Supplied text =

What will the EU’s Green Deal mean for biofuels? Five things to watch


By Emmanuel Desplechin, ePURE Secretary General

The new European Commission begins its mandate at a crucial time in the fight against climate change. Right from the start there have been some promising signs, with incoming Commission President Ursula von der Leyen making a Green Deal for Europe her top priority.

But even though politicians seem to have gotten the message from the European elections in May that people want urgent action to move beyond fossil fuels and reduce emissions, it remains to be seen how committed they are to backing up their rhetoric with actions.

Here are five things to watch in the months and years ahead:

  1. How Green is the Green Deal?

Talking the talk is one thing, but will the EU walk the walk on its climate ambitions?  Von der Leyen instituted a new structure for the Commission that puts climate policy front-and-centre. To become reality, her promise of huge EU emissions reductions will require policies that emphasise the importance of sustainable biofuels. As the IEA has pointed out, and as the Commission’s own long-term strategy makes clear, achieving the EU’s lofty goal of carbon neutrality by 2050 will require a massive upscaling of bioenergy, including both first- and second-generation biofuels.

Source data =

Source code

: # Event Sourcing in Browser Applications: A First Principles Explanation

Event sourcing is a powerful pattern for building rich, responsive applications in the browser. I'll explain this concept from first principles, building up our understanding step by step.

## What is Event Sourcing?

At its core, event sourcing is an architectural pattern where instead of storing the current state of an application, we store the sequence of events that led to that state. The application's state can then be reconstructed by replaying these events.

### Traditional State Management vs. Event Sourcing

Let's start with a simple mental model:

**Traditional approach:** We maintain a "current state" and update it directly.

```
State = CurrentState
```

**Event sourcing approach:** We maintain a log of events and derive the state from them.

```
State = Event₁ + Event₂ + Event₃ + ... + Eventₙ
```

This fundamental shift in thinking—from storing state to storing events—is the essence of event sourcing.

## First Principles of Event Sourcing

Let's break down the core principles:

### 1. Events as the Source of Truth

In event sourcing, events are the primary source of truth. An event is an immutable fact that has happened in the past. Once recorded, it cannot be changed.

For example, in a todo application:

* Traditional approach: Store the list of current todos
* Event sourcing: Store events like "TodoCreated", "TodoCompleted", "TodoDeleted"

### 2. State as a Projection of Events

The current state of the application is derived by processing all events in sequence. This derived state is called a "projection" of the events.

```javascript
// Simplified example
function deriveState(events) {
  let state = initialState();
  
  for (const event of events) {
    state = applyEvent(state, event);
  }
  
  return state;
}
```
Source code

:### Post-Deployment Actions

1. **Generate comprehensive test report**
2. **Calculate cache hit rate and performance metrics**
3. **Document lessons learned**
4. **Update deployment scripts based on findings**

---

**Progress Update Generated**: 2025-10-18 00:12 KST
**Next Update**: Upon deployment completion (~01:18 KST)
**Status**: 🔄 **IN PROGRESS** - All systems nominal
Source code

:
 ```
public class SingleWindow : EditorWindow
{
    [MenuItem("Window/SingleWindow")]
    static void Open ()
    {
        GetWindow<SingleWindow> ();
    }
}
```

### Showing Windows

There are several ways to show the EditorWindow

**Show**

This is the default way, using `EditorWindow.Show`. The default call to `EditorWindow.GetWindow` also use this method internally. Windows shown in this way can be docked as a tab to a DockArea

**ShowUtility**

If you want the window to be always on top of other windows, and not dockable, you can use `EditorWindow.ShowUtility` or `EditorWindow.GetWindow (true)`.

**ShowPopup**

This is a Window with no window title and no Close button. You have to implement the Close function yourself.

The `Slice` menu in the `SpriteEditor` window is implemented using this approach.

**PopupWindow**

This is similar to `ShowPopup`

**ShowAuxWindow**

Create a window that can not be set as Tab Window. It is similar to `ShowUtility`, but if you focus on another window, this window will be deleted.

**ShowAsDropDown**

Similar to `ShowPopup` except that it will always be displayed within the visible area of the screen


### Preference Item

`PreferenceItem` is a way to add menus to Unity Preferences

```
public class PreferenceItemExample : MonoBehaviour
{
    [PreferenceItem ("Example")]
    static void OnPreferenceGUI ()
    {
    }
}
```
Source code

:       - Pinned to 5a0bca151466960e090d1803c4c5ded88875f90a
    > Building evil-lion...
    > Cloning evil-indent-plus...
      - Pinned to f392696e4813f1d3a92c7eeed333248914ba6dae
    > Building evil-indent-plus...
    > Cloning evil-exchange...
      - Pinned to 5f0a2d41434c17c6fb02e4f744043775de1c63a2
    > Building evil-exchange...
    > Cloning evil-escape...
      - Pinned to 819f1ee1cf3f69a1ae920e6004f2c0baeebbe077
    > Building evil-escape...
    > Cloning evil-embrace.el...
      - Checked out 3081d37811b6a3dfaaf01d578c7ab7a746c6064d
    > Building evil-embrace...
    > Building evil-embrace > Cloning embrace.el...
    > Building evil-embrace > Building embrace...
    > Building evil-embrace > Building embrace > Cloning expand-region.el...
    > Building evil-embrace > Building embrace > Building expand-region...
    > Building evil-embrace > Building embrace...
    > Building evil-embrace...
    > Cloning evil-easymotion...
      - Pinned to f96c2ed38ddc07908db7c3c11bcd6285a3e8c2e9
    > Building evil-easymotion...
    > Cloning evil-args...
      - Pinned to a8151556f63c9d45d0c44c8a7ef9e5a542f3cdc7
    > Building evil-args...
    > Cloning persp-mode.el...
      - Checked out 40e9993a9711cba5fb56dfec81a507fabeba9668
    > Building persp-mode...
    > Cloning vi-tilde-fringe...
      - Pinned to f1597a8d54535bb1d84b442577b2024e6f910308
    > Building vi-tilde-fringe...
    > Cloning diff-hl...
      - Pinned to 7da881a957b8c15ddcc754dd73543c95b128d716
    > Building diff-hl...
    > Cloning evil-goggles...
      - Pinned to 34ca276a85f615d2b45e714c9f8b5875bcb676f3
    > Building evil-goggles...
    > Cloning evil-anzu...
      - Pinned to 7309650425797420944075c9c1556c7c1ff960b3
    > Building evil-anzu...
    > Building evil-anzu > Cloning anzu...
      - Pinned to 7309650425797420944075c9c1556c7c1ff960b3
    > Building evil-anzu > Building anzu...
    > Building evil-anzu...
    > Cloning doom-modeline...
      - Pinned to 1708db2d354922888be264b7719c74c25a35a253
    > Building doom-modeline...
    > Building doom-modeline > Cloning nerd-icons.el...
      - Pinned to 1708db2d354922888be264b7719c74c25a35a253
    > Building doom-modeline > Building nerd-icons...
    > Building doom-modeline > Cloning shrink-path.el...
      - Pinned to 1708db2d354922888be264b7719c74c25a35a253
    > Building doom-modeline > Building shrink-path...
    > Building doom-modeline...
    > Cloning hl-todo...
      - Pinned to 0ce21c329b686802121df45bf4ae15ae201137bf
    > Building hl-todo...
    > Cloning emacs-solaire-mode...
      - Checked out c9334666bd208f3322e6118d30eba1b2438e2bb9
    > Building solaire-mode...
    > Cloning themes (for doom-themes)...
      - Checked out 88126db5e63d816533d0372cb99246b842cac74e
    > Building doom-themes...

Work task =
Copy out the entire Green Deal and biofuels article word for word. The records aren't needed for this work.

Response area =
What will the EU’s Green Deal mean for biofuels? Five things to watch


By Emmanuel Desplechin, ePURE Secretary General

The new European Commission begins its mandate at a crucial time in the fight against climate change. Right from the start there have been some promising signs, with incoming Commission President Ursula von der Leyen making a Green Deal for Europe her top priority.

But even though politicians seem to have gotten the message from the European elections in May that people want urgent action to move beyond fossil fuels and reduce emissions, it remains to be seen how committed they are to backing up their rhetoric with actions.

Here are five things to watch in the months and years ahead:

  1. How Green is the Green Deal?

Talking the talk is one thing, but will the EU walk the walk on its climate ambitions?  Von der Leyen instituted a new structure for the Commission that puts climate policy front-and-centre. To become reality, her promise of huge EU emissions reductions will require policies that emphasise the importance of sustainable biofuels. As the IEA has pointed out, and as the Commission’s own long-term strategy makes clear, achieving the EU’s lofty goal of carbon neutrality by 2050 will require a massive upscaling of bioenergy, including both first- and second-generation biofuels.